The government is going to increase oil, lentil and sugar prices by Tk 20 per litre, Tk 10 per kg and Tk 10 a kg respectively for sale under the Trading Corporation of Bangladesh (TCB).
The TCB has proposed the prices of soybean, lentil and sugar at Tk 120 per litre, Tk 70 per kg and Tk 80 per kg respectively to lessen the burden on the coffers, according to sources.
Currently, the drive is being operated among an estimated 6.0-million low-income smart-cardholding families. It was earlier 10-million cardholders.
The TCB claims there will be no significant impact on the smart cardholders if the prices of the items are enhanced. "More than Tk 8.40 billion of subsidy will be saved annually."
It has sent the proposal to the commerce ministry to this effect.
On January 02, the ministry asked the TCB to submit a report on the likely impact on consumers if the prices of the key items were enhanced, according to a ministry official.
A consumer can buy a maximum of one kilo of sugar, two kilos of lentils and two litres of soybean oil from the sales drive through smart cards.
Earlier, the TCB analysed prices of the items in question at consumer level.

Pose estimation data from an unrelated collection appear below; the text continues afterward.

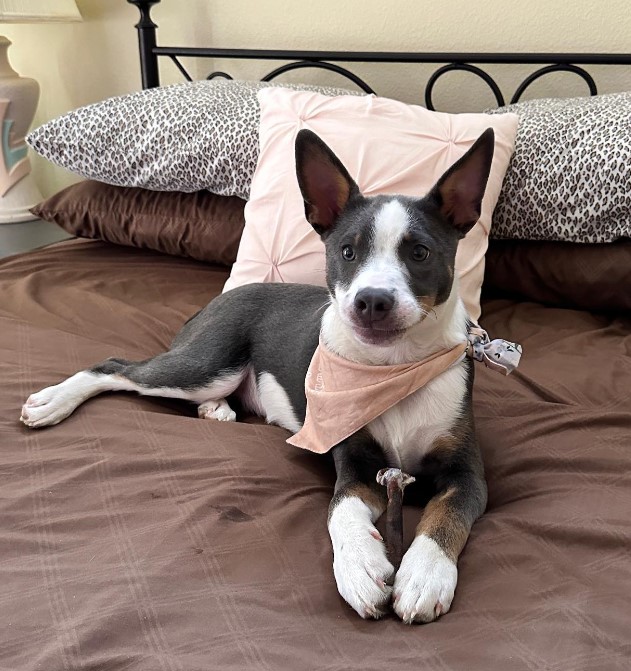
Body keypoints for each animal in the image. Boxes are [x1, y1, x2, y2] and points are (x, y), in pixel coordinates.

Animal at [19, 127, 494, 624]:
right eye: (348, 251)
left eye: (420, 253)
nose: (372, 301)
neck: (392, 368)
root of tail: (218, 299)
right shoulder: (353, 463)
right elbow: (340, 510)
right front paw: (360, 566)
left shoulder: (468, 475)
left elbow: (447, 517)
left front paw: (424, 574)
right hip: (206, 363)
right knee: (116, 367)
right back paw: (54, 401)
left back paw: (215, 411)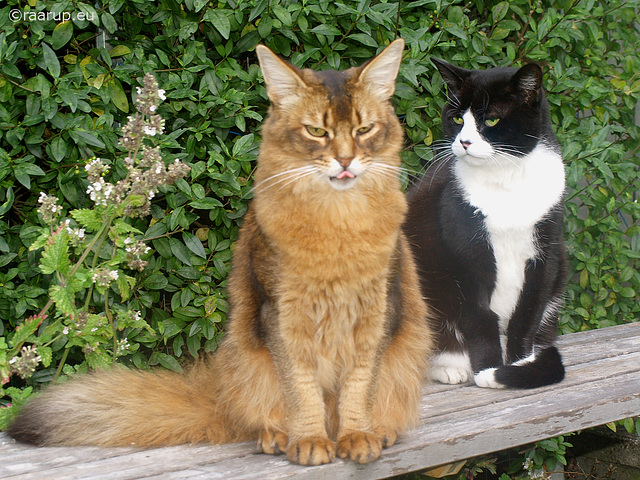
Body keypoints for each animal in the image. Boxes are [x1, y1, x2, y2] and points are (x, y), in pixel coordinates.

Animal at [6, 39, 430, 466]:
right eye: (316, 131)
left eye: (364, 129)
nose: (345, 161)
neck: (338, 225)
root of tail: (219, 397)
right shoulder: (280, 314)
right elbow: (302, 389)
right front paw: (310, 439)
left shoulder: (379, 309)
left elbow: (359, 386)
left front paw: (357, 435)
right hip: (246, 357)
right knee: (261, 414)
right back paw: (277, 435)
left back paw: (381, 431)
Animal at [408, 58, 568, 388]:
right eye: (457, 118)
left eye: (492, 121)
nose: (464, 142)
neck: (504, 179)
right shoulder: (466, 255)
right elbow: (478, 317)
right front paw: (488, 368)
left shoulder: (545, 252)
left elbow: (527, 314)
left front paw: (518, 366)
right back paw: (451, 368)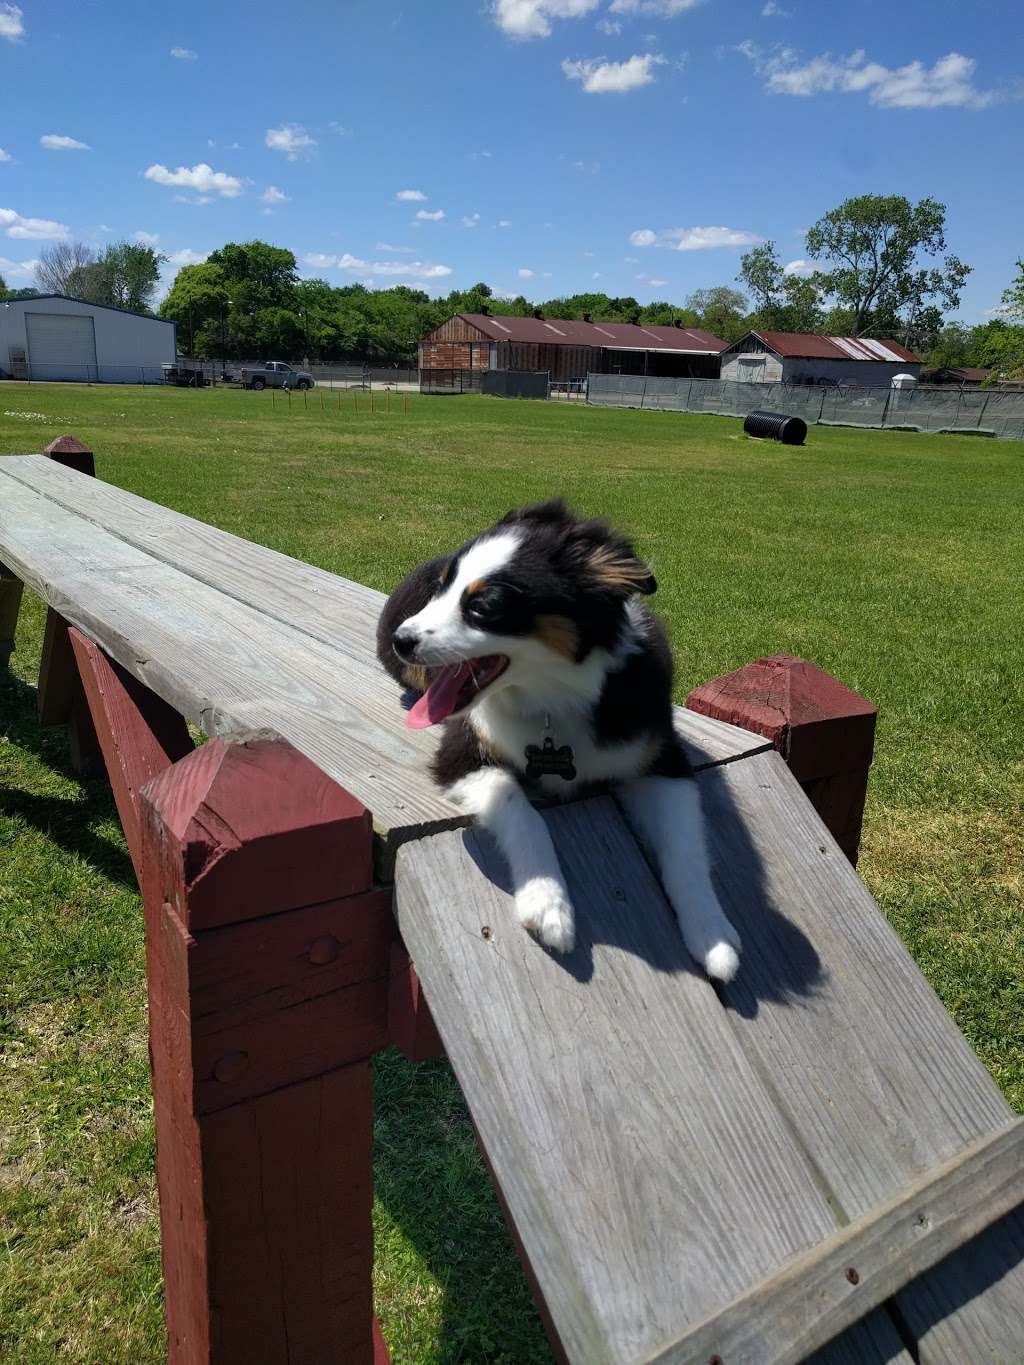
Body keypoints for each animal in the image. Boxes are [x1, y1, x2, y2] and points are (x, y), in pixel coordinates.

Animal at [376, 502, 748, 982]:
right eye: (441, 590)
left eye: (483, 606)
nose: (401, 640)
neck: (555, 696)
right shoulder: (463, 753)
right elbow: (522, 812)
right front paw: (548, 905)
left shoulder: (663, 760)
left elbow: (686, 847)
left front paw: (712, 933)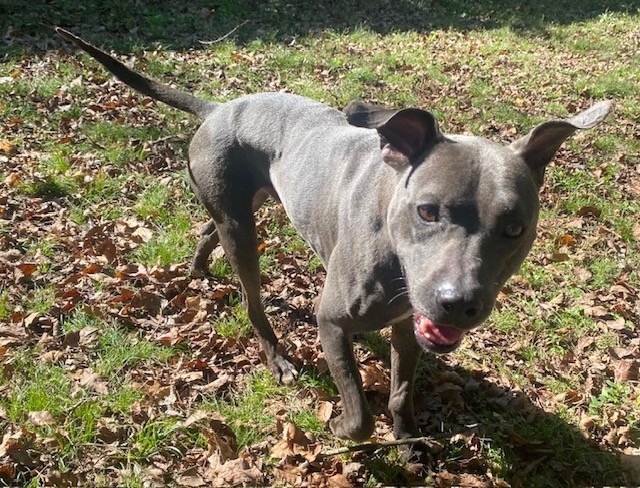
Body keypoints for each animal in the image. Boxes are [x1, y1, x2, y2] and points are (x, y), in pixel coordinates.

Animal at [55, 28, 608, 444]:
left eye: (515, 228)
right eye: (427, 211)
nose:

The government did not increase the prices of TCB products, although the same have increased 'in the local kitchen market' during the last one year period, reads the proposal.
TCB believes the tendency of selling at higher prices at shops will reduce after the collection of the items by the general public.
Besides, in some cases, sharp practices or hoarding to sell them on the black market by the dealers concerned will also decrease if the prices are hiked.
Senior officials of the entity declined to make any comment regarding the issues despite several attempts over phone.
"We have received the proposal and working on it," said a senior ministry official at the secretariat on Monday.